With any set of data, we use summary statistics and graphs to get an overall picture. You will summarize and visualize your data set.
Instructions
(5pts) Please list your data set name and variables (both categorical and quantitive) at the top of all your writing project submissions.
Produced the following tables and graphs and gather them in your document/presentation. And write an interpretation by comparing shapes, centers, and
spreads of your quantitative distributions.
1. Tables (10pts)
a) Get a contingency table for two of your categorical variables.

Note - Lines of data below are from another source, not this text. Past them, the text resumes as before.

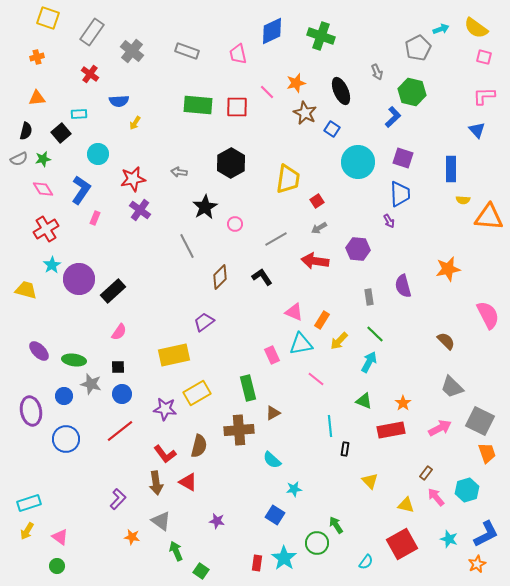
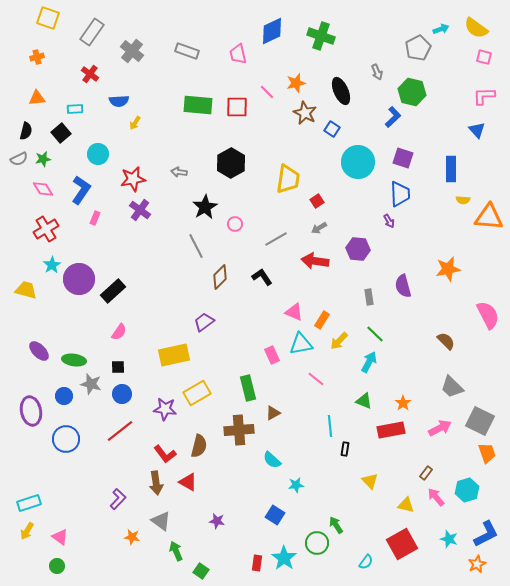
cyan rectangle at (79, 114): moved 4 px left, 5 px up
gray line at (187, 246): moved 9 px right
cyan star at (294, 489): moved 2 px right, 4 px up
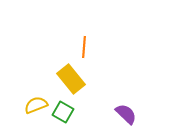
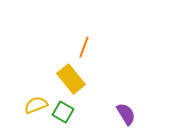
orange line: rotated 15 degrees clockwise
purple semicircle: rotated 15 degrees clockwise
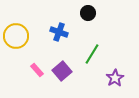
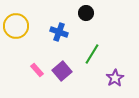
black circle: moved 2 px left
yellow circle: moved 10 px up
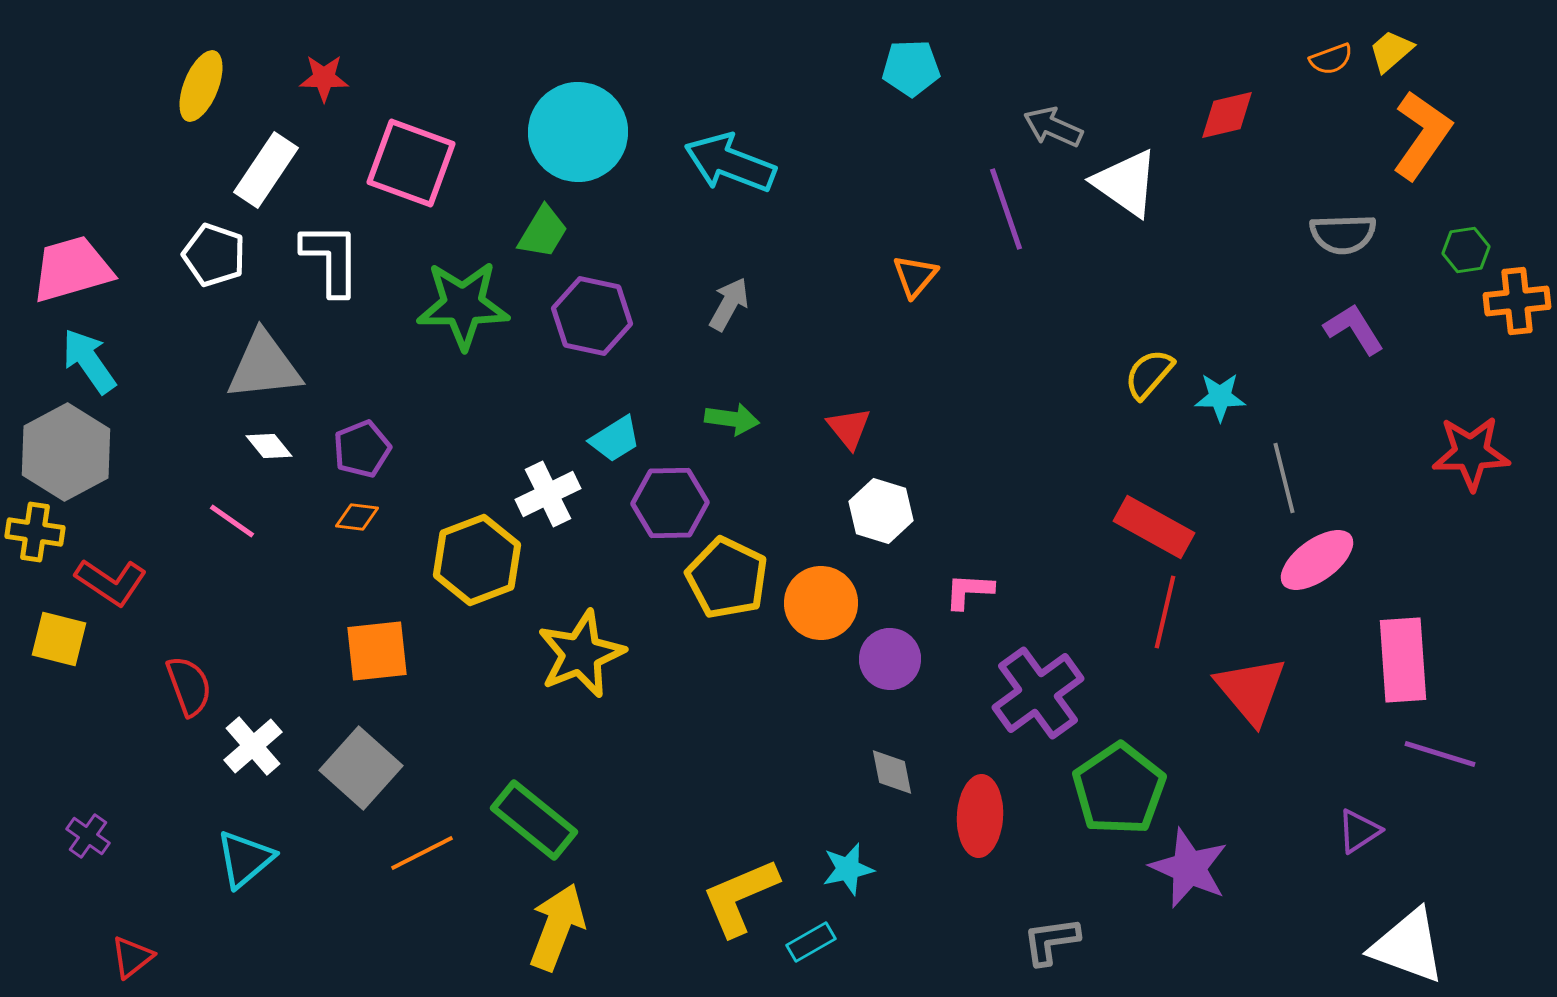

Build a contingency table for your two categorical variables. There should be one table. Depending the values for your variable, you may choose to display the
table in the suitable orientation.
b) Get summary statistics (n, median, mean, Q1, Q3, IQR, min, max) for your two quantitative variables. You should have two tables or one table with both of
the quantitative variables.
2. Graphs (15 pts)
Choose a categorical variable to group the data by. Build histograms and box plots, per group, for each quantitative variable.
Take one of the chosen quantitive variable, build a set of histograms (one per group) in the same graph in StatCrunch. Then, build a set of boxplots for the
same distributions in one graph, just like what you did for the histogram.
Now you take the 2nd chosen quantitative variable, and repeat the process to build a graph with a set of histograms and another graph with a set of boxplots
(one per group).
Organize the document so that there is a section for each quantitative variable: with summary statistics table first, followed by the histograms and boxplots.
3. Interpretation (20 pts)
Compare the distributions of both of your quantitative variables in groups, one at a time. Use histograms to identify shapes of each distribution. Use boxplots
to compare center and spread of distributions. Clearly state what measures you are using for comparison. Take into account the shape of distributions being
compared. Be sure to explain your reasonings, state your findings, cite evidences from graph and or summary statistics to support your findings.
Shape: Identify the shape for each one of your histograms
Center: Based on identified shapes, use the appropriate measure to compare center.
Spread: Based on identified shapes, use the appropriate measure to compare spread.
Also note, if you have any outliers. If so, do you include them in your analysis? Why or why not?
Sample interpretation statements for tuition, grouped by type (public or private) – do this for each of your quantitative variables for your dataset:
The shape of the distribution of public-school tuitions is approximately symmetric because both tails are about the same length; while the shape of the
distribution of private school tuition is also right skewed because the tail is longer on the right side.
Measures of center are mean and median. Because one of the distributions compared is skewed median will be used to compare the centers of the
distributions of tuitions in private and public institutions. Median tuition at a public institution is $12,345 which is less than the median tuition at a private
institution, $56,789. Typically, tuition is higher at a private school than a public school.
Measures of spread are standard deviation and IQR. Because one of the distributions compared is skewed, IQR will be used to compare the spread of the
distributions of tuitions in private and public institutions. IQR of tuition at public institutions is $12,345 which is lower than the IQR of tuition at private
institutions, $23,456. Variation of tuition at private institutions is more diverse than that of public institutions.